Sports

NC State ‘Cardiac Pack’ team adds TV broadcasters as defendants in NCAA NIL lawsuit

CBS announcer Billy Packer, left, interviews N.C. State seniors Thurl Bailey, Dereck Whittenburg, and Sidney Lowe after the Wolfpack won the National Championship on April 4, 1983. The Wolfpack won the game 54-52.
CBS announcer Billy Packer, left, interviews N.C. State seniors Thurl Bailey, Dereck Whittenburg, and Sidney Lowe after the Wolfpack won the National Championship on April 4, 1983. The Wolfpack won the game 54-52. File photo

Two television giants were added to the 1983 NCAA champion N.C. State basketball team’s name, image and likeness lawsuit against the NCAA. The amended complaint was filed last week in Wake County.

CBS Sports, CBS Broadcasting, Turner Sports Interactive and TNT Sports are listed as additional defendants in the lawsuit, alongside the NCAA. The Collegiate Licensing Company was removed as a defendant. The plaintiffs demand a jury trial.

“The NCAA’s illegal profit scheme is carried out through various partners and co-conspirators, including without limitation CBS Sports, CBS Broadcasting, TNT Sports, and Turner Sports Interactive,” the amended complaint states.

The News & Observer contacted multiple representatives from CBS and Turner Broadcasting for comment but received no response.

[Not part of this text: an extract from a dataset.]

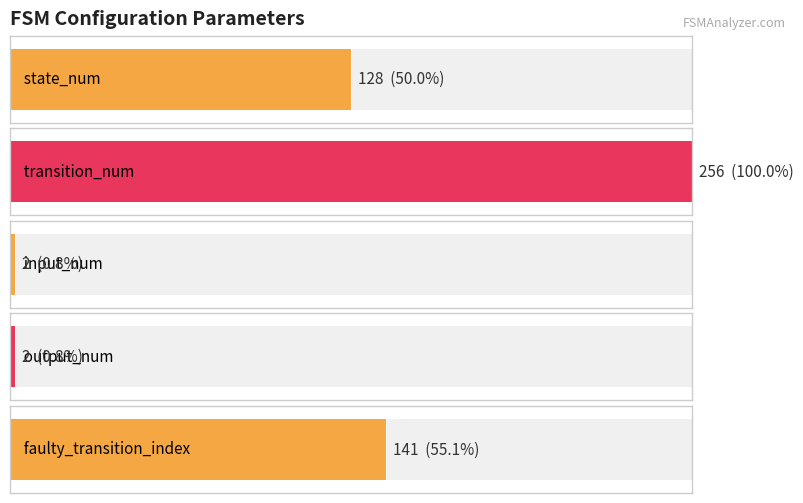

Are the bars grouped side by side (vs. stacked)?

Yes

The lawsuit filed in June by members of the team, known as the Cardiac Pack, stated the NCAA used images and videos of the team without permission to market the NCAA Men’s Basketball Tournament and for other commercial uses. It cites the 2021 Supreme Court antitrust case against the NCAA for the basis of its lawsuit.

N.C. State won the 1983 national championship and earned its “Cardiac Pack” nickname after winning the ACC Tournament and six NCAA Tournament games, including a 54-52 upset win over Houston in the championship game on Lorenzo Charles’ buzzer-beating dunk. The play is regularly replayed during the tournament. Charles died in 2011.

The amended complaint also added Martha Lou Mobley as a plaintiff. She serves as the administrator for Quinton Leonard’s estate.

Plaintiffs in the case are now Thurl Bailey, Alvin Battle, Walt Densmore, Tommy DiNardo, Terry Gannon, George McClain, Mobley, Cozell McQueen, Walter Proctor, Harold Thompson and Mike Warren.

The updated complaint mistakenly listed Ernie Myers as an additional plaintiff, but he remains uninvolved. Sidney Lowe and Dereck Whittenburg are also not named, but “everyone was part of this decision,” Warren told the News & Observer in June.

Warren said the team, which remains close, discussed the possibility of legal action for many years. The changes in collegiate athletics, with athletes able to draw income from NIL deals while soon being allowed to get a share of the schools’ athletics revenue, made the lawsuit applicable now.

The suit says March Madness generates $1 billion in revenue annually and $20 million in broadcast rights in the next decade. The plaintiffs say the NCAA website’s use of videos from the team’s postseason run only play after advertisements and the NCAA has “never paid one cent” to them.

“Plaintiffs now seek reasonable compensation for the appropriation of their names, images, and likenesses by the NCAA and its partners and co-conspirators,” the lawsuit states.